§ Task
Below are the records; give again exactly the lines that run from the one with "right back paw: (798, 915)" through the last line.

§ Data section
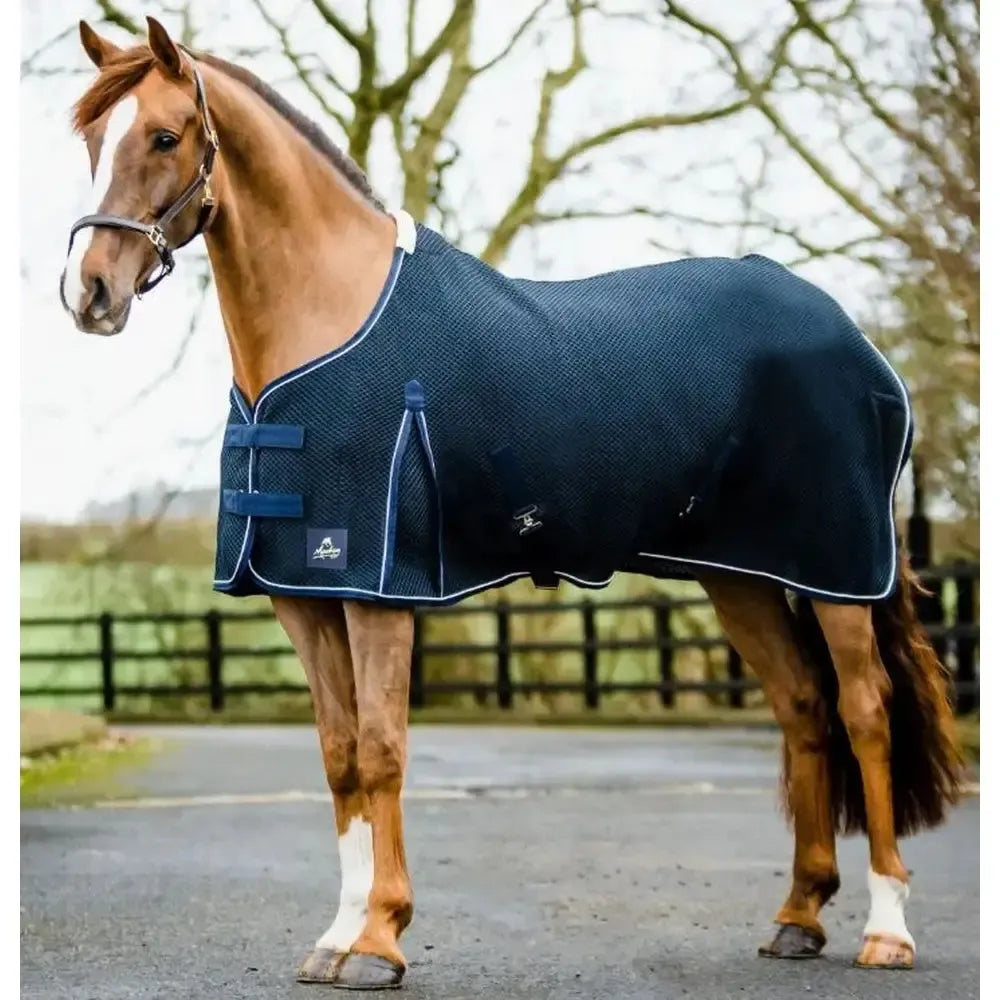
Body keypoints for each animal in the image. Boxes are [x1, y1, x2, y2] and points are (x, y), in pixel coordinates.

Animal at [61, 18, 964, 989]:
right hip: (743, 577)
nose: (89, 292)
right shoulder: (302, 592)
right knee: (801, 707)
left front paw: (381, 938)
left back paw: (887, 928)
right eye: (91, 140)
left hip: (841, 573)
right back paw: (798, 915)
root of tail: (853, 337)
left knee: (864, 712)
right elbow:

§ Exercise solution
right back paw: (798, 915)
root of tail: (853, 337)
left knee: (864, 712)
right elbow:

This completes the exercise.